The military committee of the Arab Socialist Ba’ath Party, which included Hafez al-Assad, seized power in Syria. The coup was informed by ideologies of pan-Arab nationalism, pan-Islamism and Greater Syrianism.

1967

The Third Arab-Israeli War / The Six-Day War

From 5 to 10 June 1967, Arab military and paramilitary groups were defeated by the state of Israel, which resulted in the annexation of the Golan Heights, the West Bank, East Jerusalem and the Sinai Peninsula.
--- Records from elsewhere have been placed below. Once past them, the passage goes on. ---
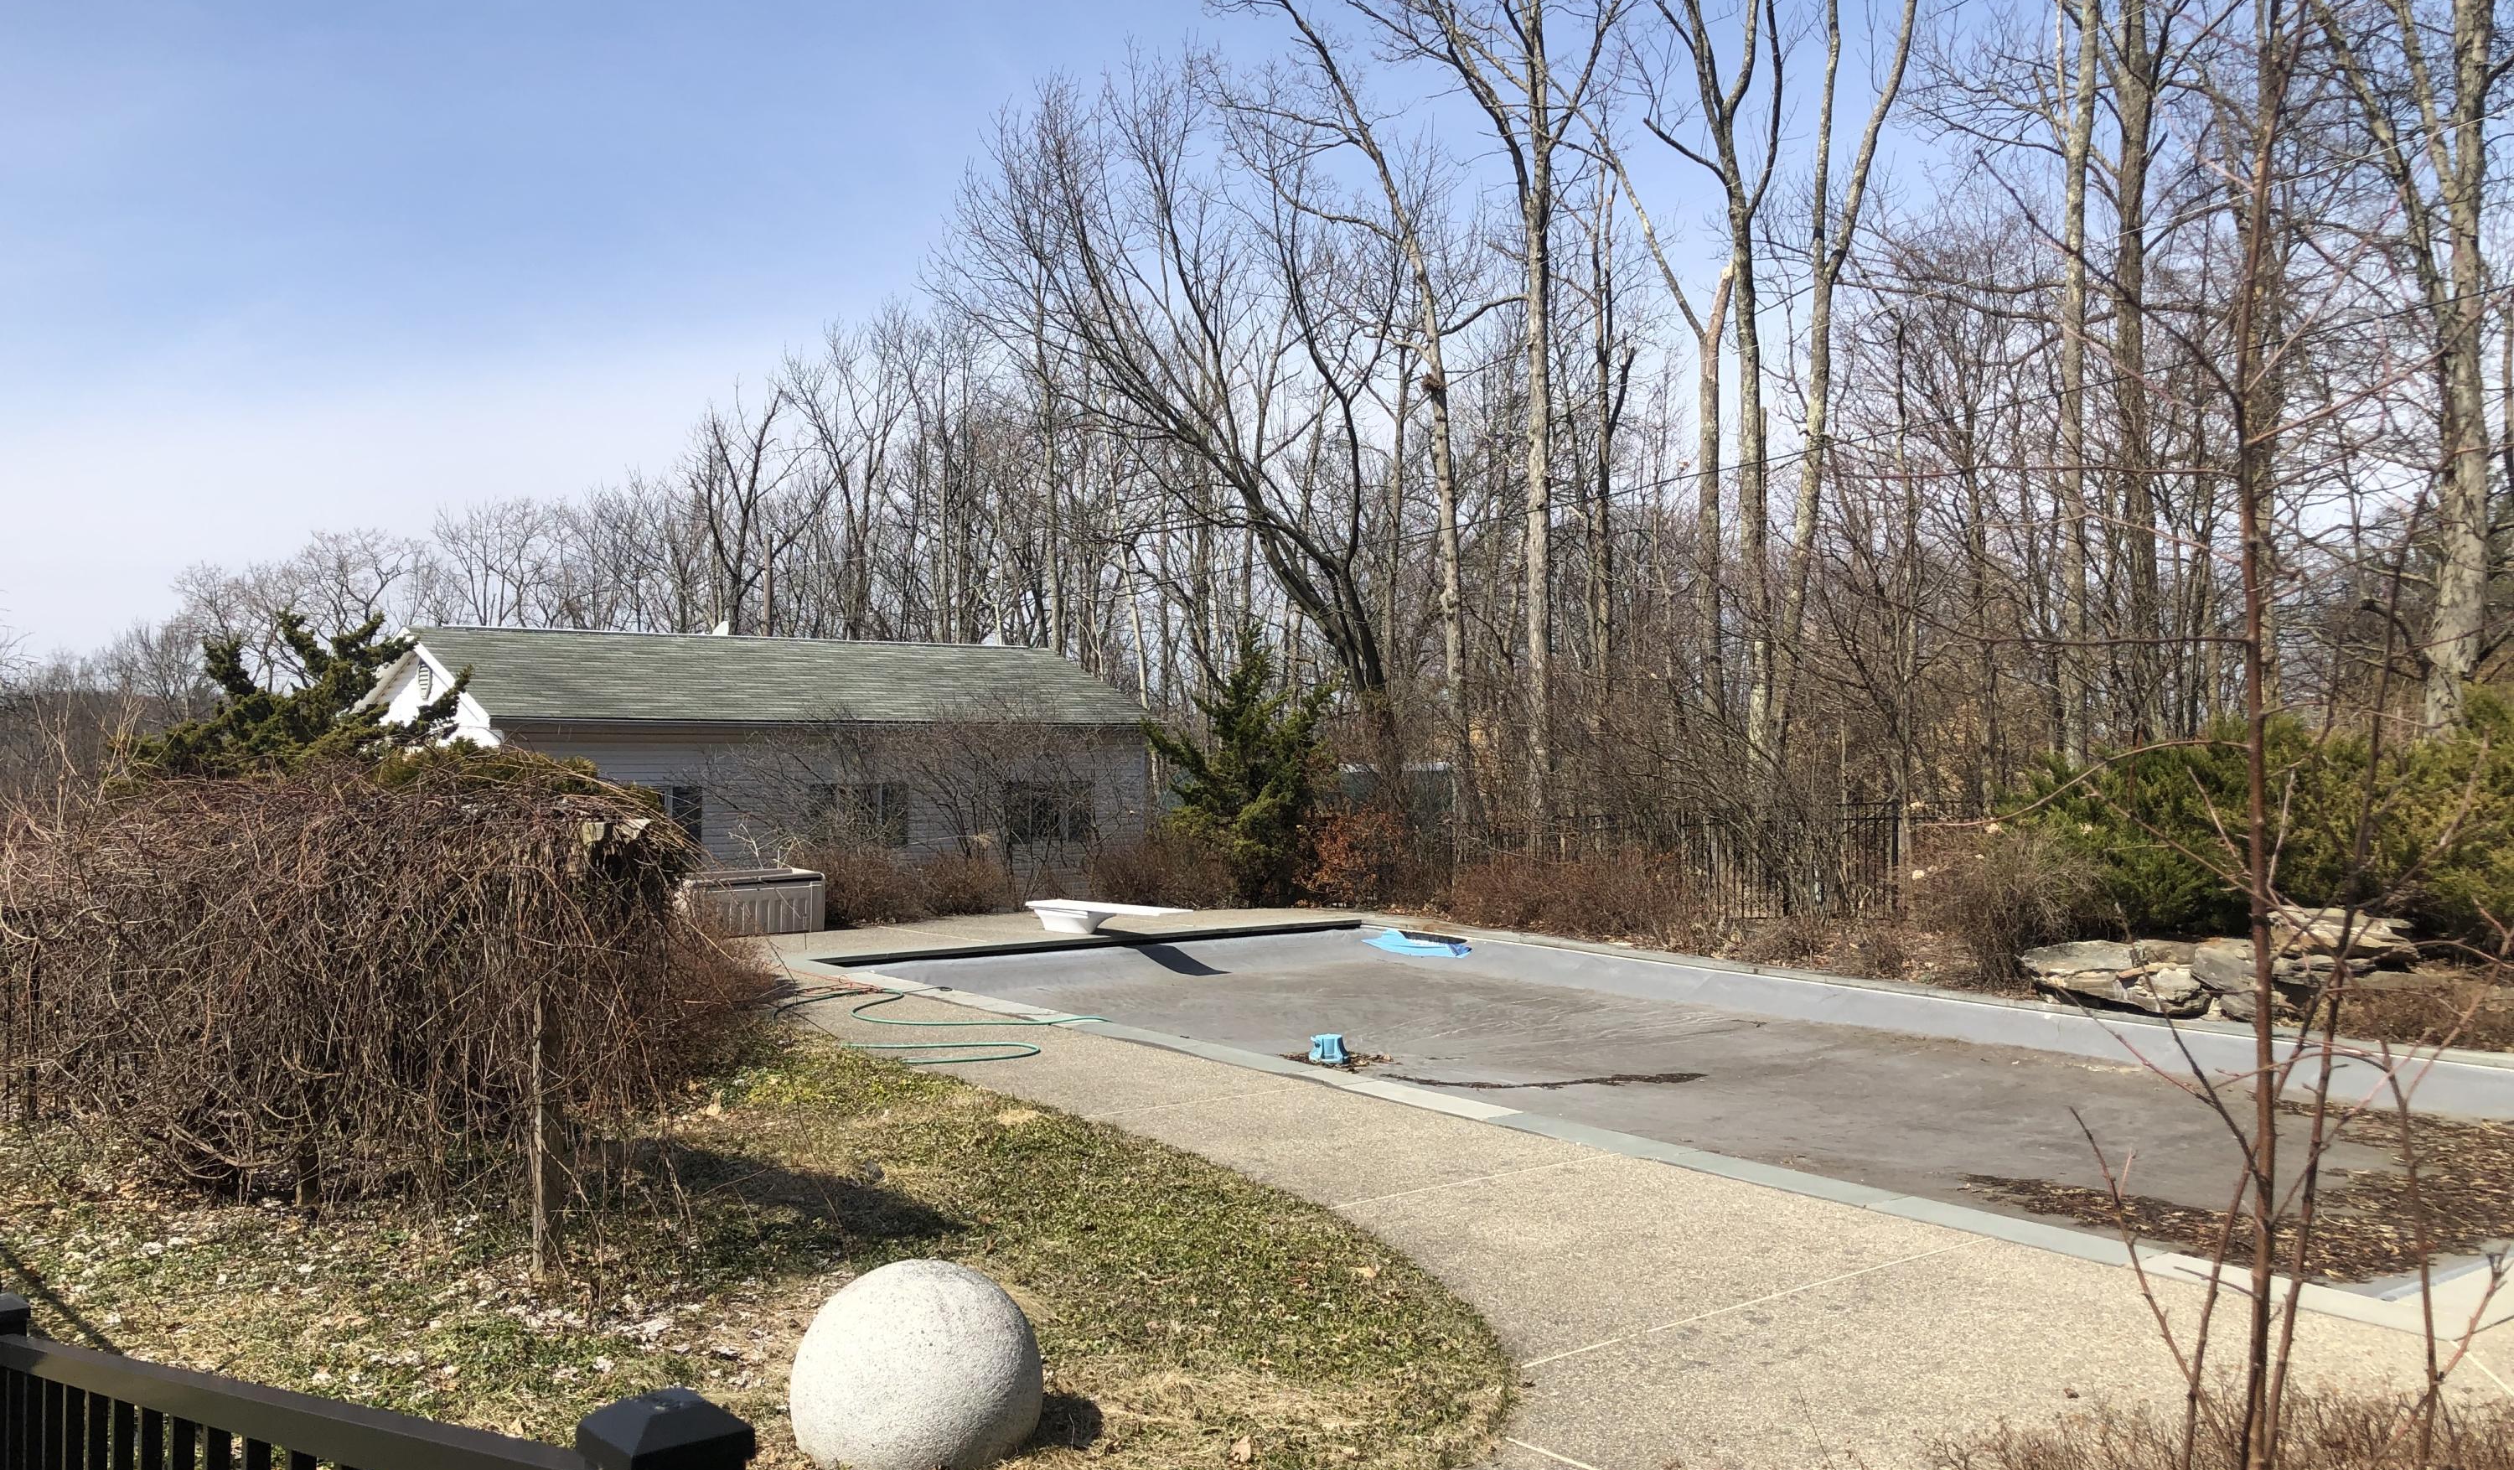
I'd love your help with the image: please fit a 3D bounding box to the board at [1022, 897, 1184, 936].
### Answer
[{"bbox_3d":[-1.450,1.800,19.800,0.460,0.330,2.400,0,0,-38],"label":"board"}]

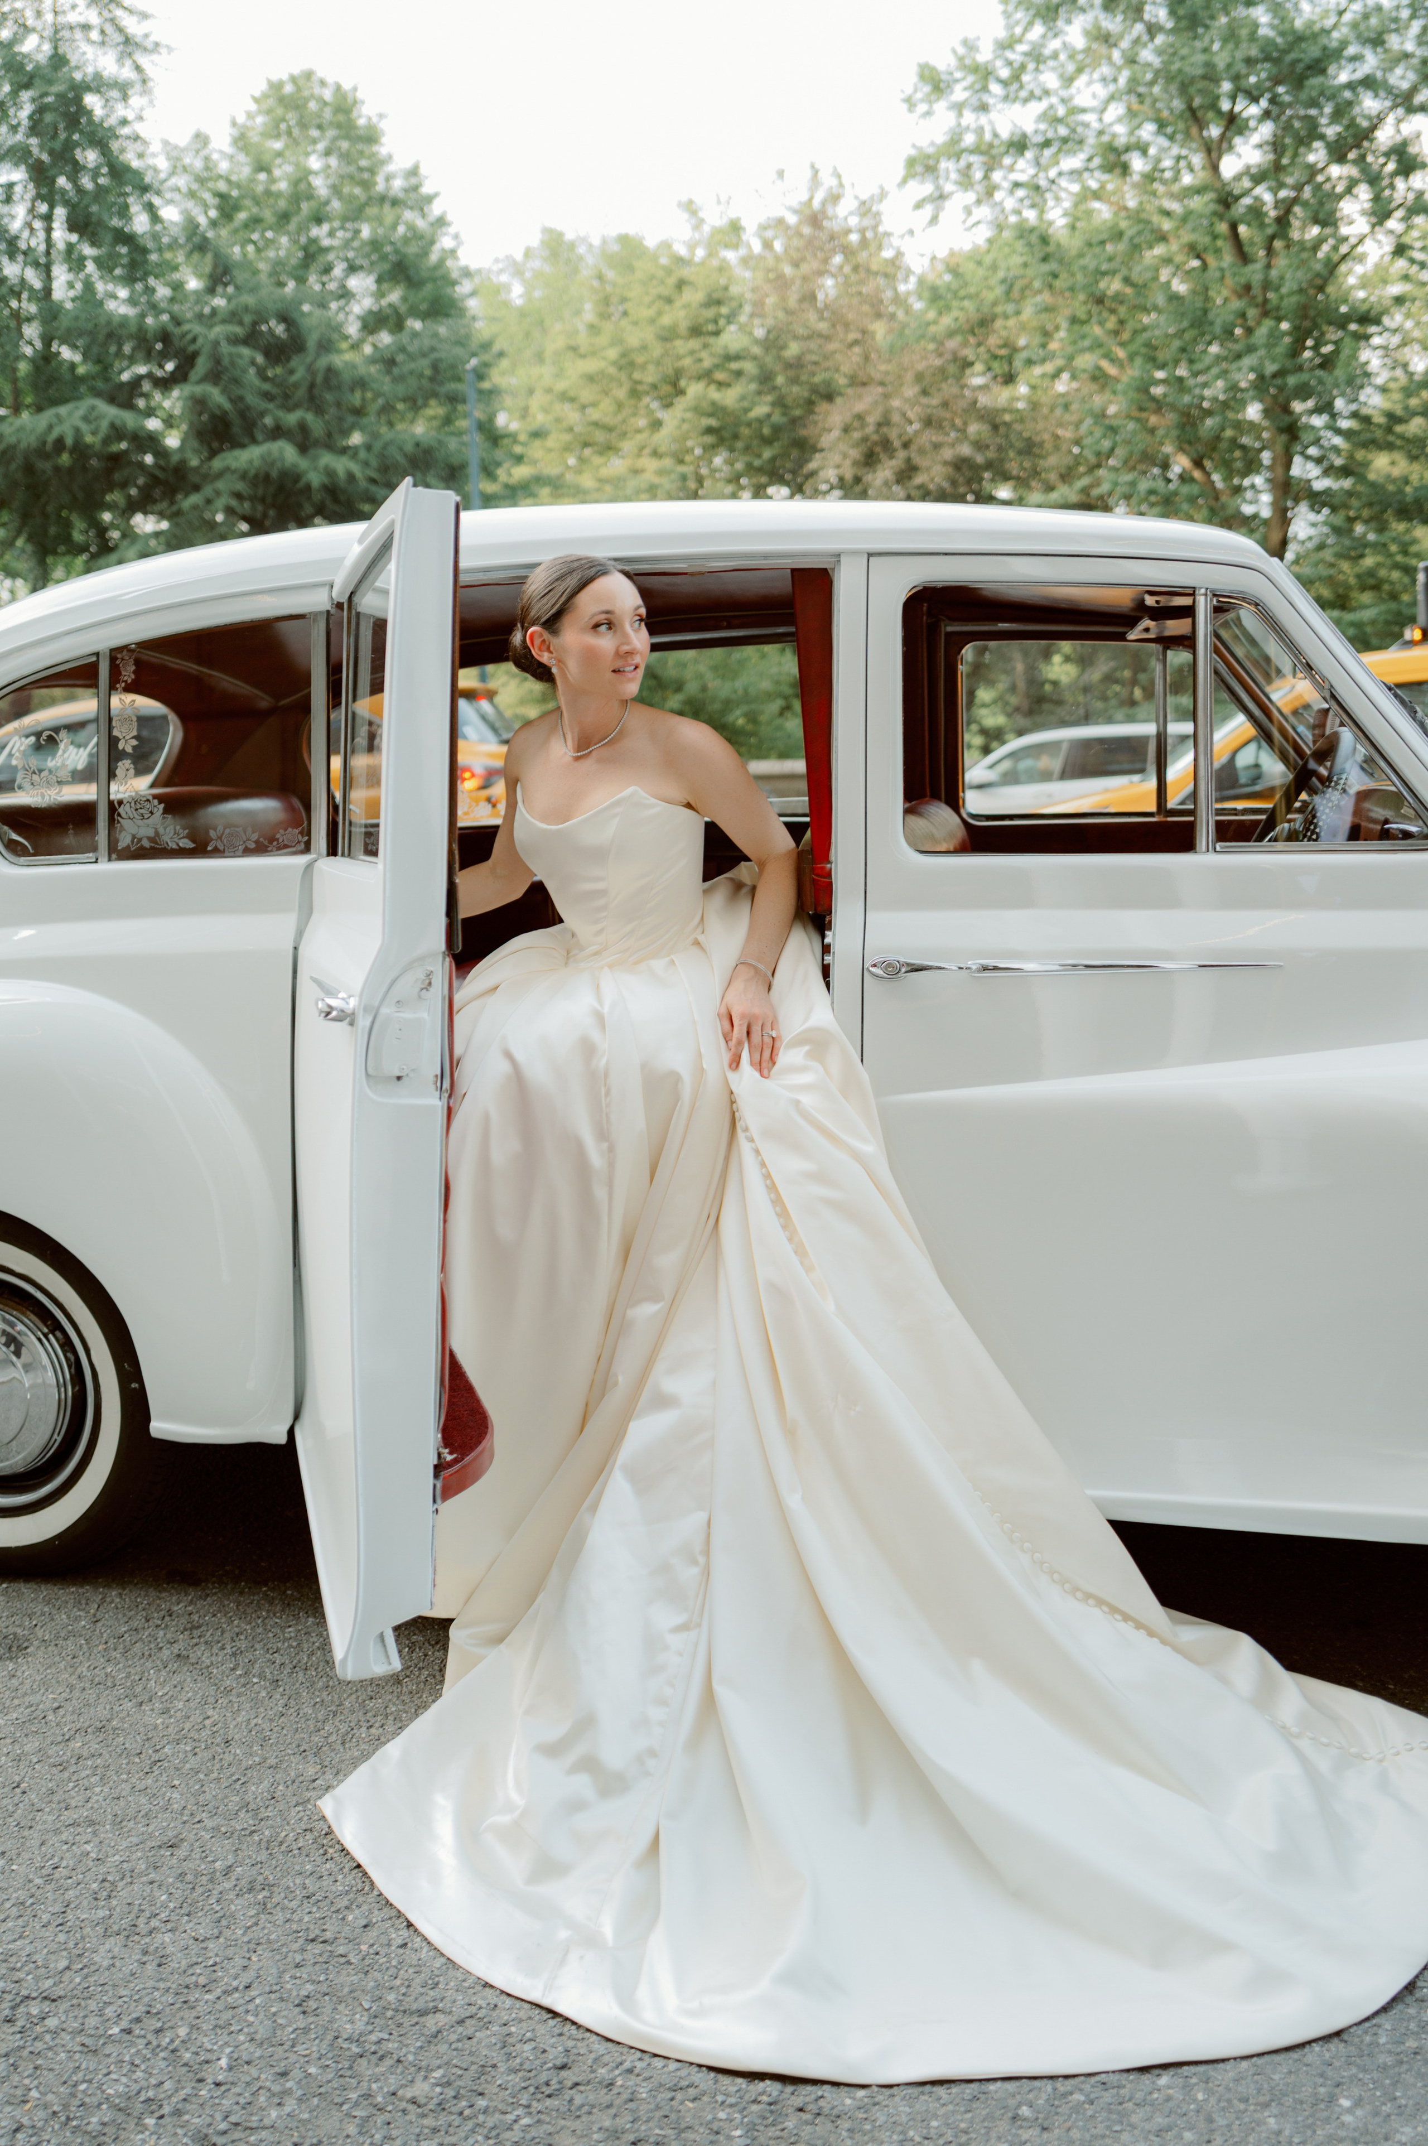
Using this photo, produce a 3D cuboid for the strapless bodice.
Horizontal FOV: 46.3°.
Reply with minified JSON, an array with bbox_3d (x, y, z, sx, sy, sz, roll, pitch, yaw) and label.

Egyptian President Gamal Abdel Nasser resigned following the defeat.

1973

The Fourth Arab-Israeli War / Yom Kippur War / Ramadan War

Egypt and Syria led a coalition of Arab states in an armed conflict against Israel in an attempt to regain control over the Israeli-occupied Sinai Peninsula.

1975

The Lebanese Civil War

After decades of political tensions among sectarian groups, the war erupted with armed clashes between the Christian nationalist Phalangists and Palestinian Liberation Organization guerrillas, leading to the so-called “Beirut Bus Massacre”. Many armed conflicts and massacres followed in the multifaceted 15-year-long civil war, which also saw the Syrian intervention in 1976 into the war and the Israeli occupation of the South of Lebanon in 1982.

1979

The Islamic Revolution in Iran

The reign of the Shah of Iran, Mohammad Reza Pahlavi, long-backed by American foreign interests, was toppled by a coup of the religious mullahs leading to a new alignment of political powers and sectarian alliances in the region.

1989

The Ta’if Agreement

The agreement, which was negotiated in Ta’if, Saudi Arabia, in 1989, covered political reform and a programme for the complete Syrian withdrawal from Lebanon. It marked the declared end of the Lebanese Civil War.